Making up jingles, poems, and silly sentences can be a helpful way for a
student to use auditory cues to help them remember.
Examples:
1. To spell GEOGRAPHY, learn this sentence-
"George eats old gray rats and paints houses yellow."
2. The first letters of the Great Lakes spells HOMES.
3. Roy G. Biv is spelled from the colors of the spectrum in order.
4. To drive a 4X4, you have to be 16.
5. Shy Anne (Cheyenne) lives in Wyoming and her cousin Helena lives in
Montana.
Visual memory is like a "camera in your brain". Students can practice
visualizing about vacations or parties. They can then begin to make up a
picture to help them remember things presented orally. They might actually
imagine themselves performing the task they have just been given. Drawing
pictures, making charts, and building models are ways visual skills can
support memory. Reviewing good notes also builds visual memory. Have them
close their eyes to picture what was written on the page. (This method can
also be used with spelling words.) Have them picture where you just wrote
the word or information on the board or a piece of paper. If you color code
or highlight tricky letters, draw a shape around words, or highlight key
words, they can learn to picture that information.

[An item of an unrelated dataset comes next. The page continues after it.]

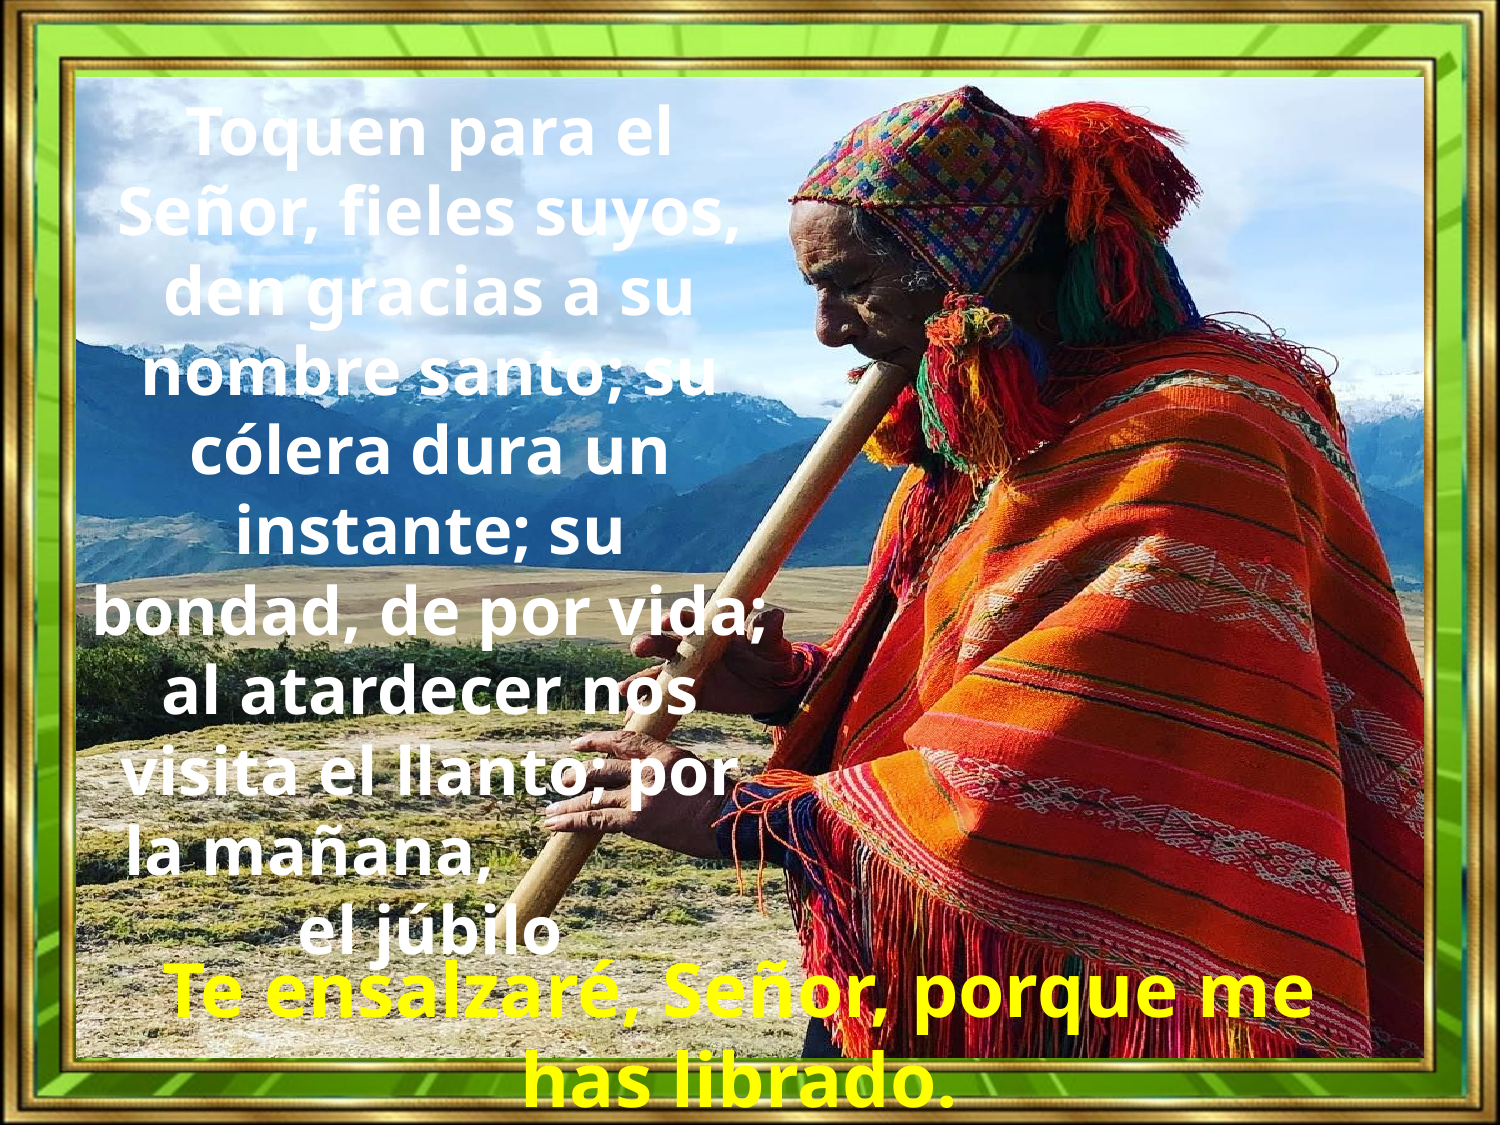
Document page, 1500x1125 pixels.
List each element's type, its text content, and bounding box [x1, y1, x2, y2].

Using all senses at the same time focuses attention better because all
senses are being used (and there is no opportunity for attention to
wander.) By seeing, saying aloud, hearing, and feeling how it is to write
(finger write on table), the child is sending the information in through
several channels at the same time. Using large movements with both arms in
the air writing spelling words can help enter information and coordinate
knowledge between both sides of the brain.